Dataset content Block Start
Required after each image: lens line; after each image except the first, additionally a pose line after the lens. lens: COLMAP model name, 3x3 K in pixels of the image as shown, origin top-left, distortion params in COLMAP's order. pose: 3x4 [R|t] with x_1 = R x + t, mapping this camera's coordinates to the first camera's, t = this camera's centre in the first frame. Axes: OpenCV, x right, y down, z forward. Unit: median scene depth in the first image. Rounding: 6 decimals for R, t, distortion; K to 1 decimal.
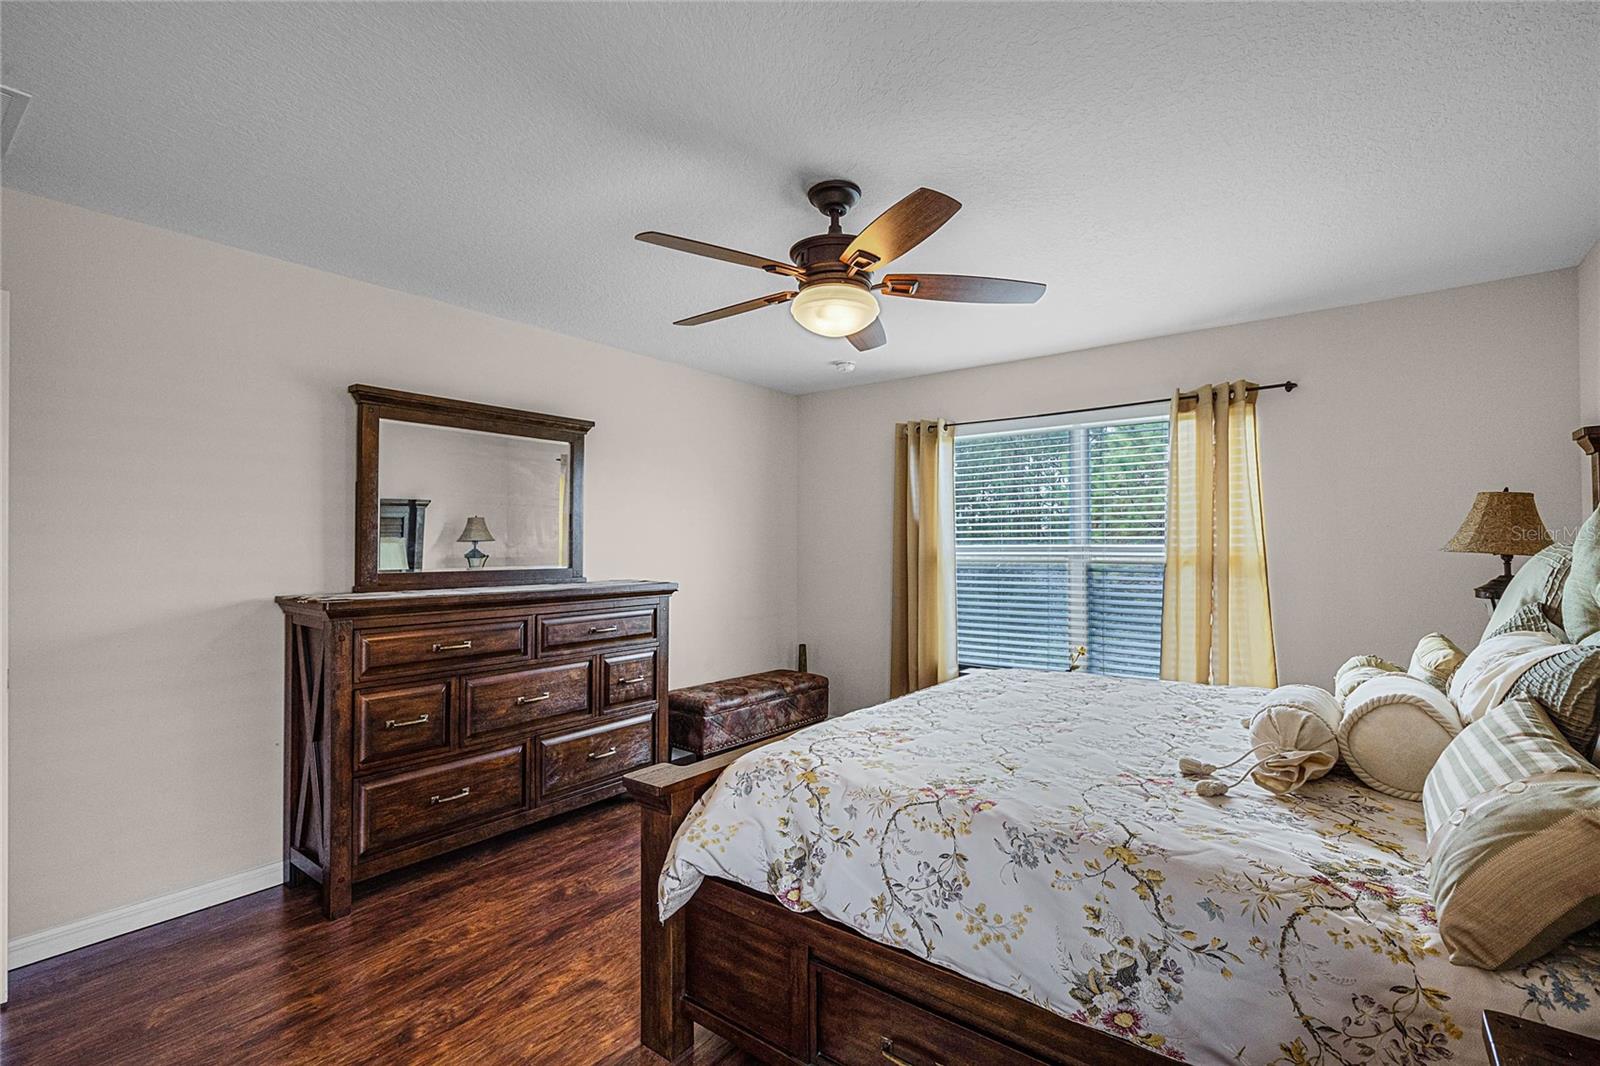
lens RADIAL K [[729.2, 0, 805.4], [0, 729.2, 539.6], [0, 0, 1]] dist [-0.004189, 0.003102]
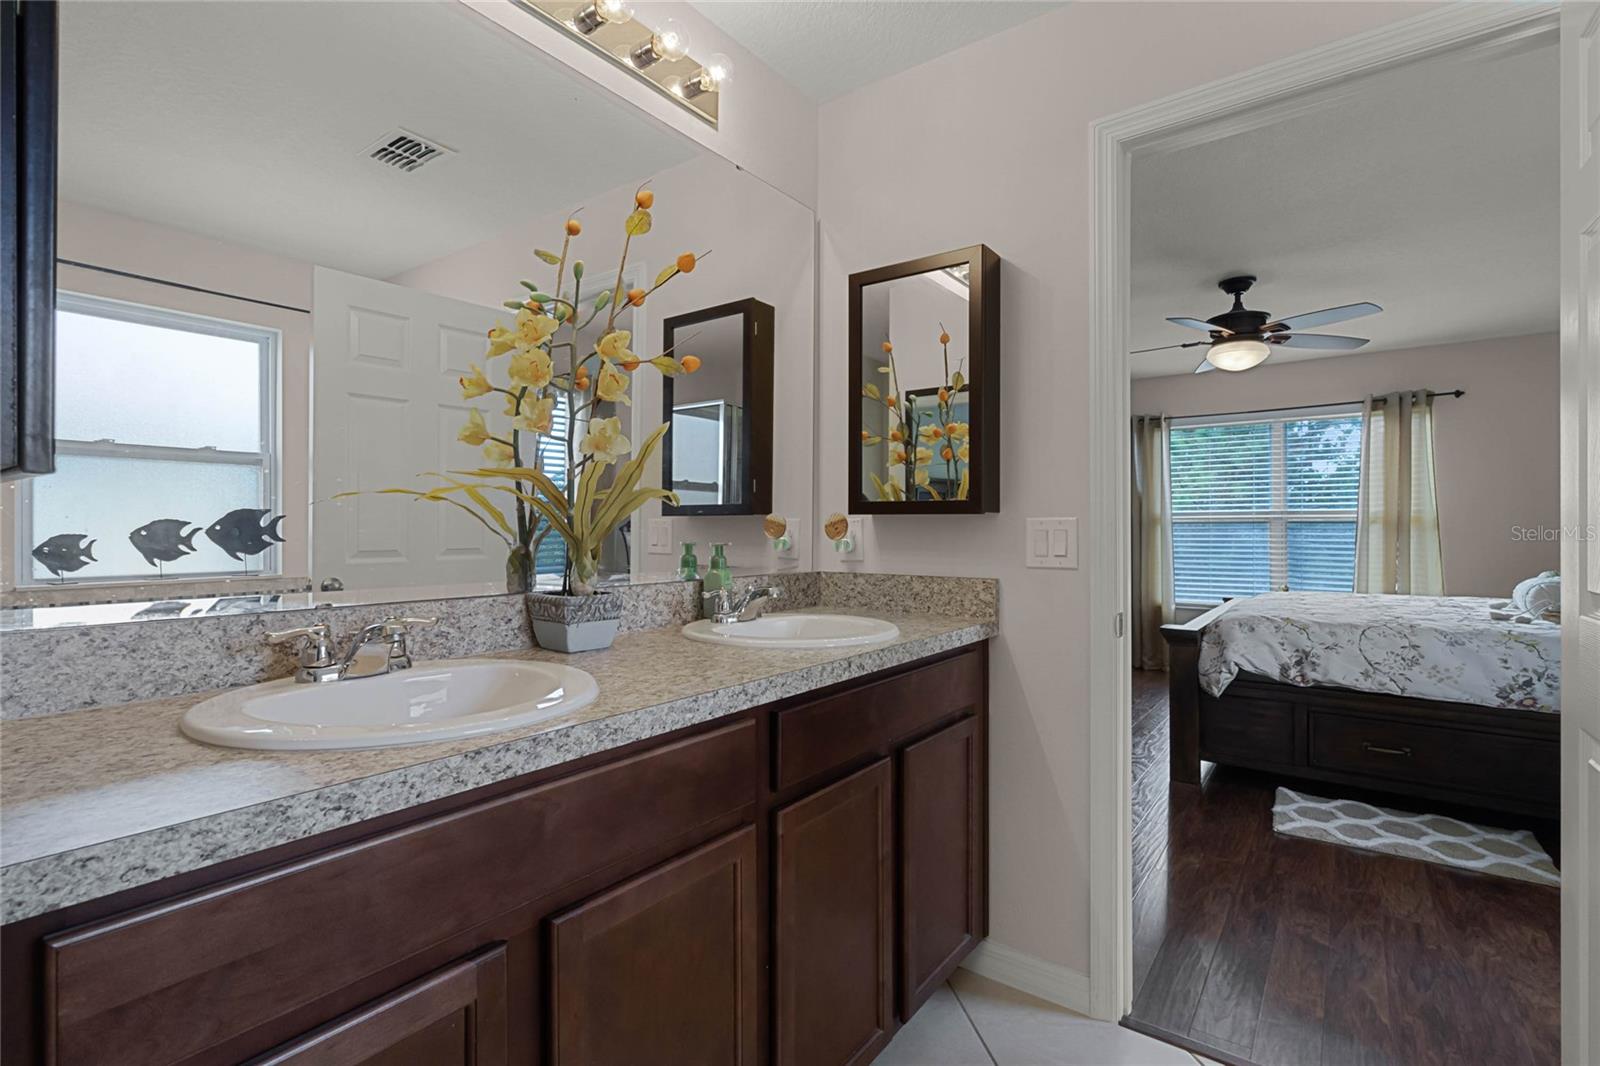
lens RADIAL K [[729.2, 0, 835.2], [0, 729.2, 522.9], [0, 0, 1]] dist [-0.004189, 0.003102]
pose [[0.999953, 0.004081, 0.008799, -1.223096], [-0.004110, 0.999986, 0.003197, 0.082776], [-0.008786, -0.003233, 0.999956, -0.865136]]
Dataset content Block End
Render the material above as a JSON list of strings, one string per line, skipping blank lines and leaving the pictures out.

[
  "Required after each image: lens line; after each image except the first, additionally a pose line after the lens. lens: COLMAP model name, 3x3 K in pixels of the image as shown, origin top-left, distortion params in COLMAP's order. pose: 3x4 [R|t] with x_1 = R x + t, mapping this camera's coordinates to the first camera's, t = this camera's centre in the first frame. Axes: OpenCV, x right, y down, z forward. Unit: median scene depth in the first image. Rounding: 6 decimals for R, t, distortion; K to 1 decimal.",
  "lens RADIAL K [[729.2, 0, 805.4], [0, 729.2, 539.6], [0, 0, 1]] dist [-0.004189, 0.003102]",
  "lens RADIAL K [[729.2, 0, 835.2], [0, 729.2, 522.9], [0, 0, 1]] dist [-0.004189, 0.003102]",
  "pose [[0.999953, 0.004081, 0.008799, -1.223096], [-0.004110, 0.999986, 0.003197, 0.082776], [-0.008786, -0.003233, 0.999956, -0.865136]]"
]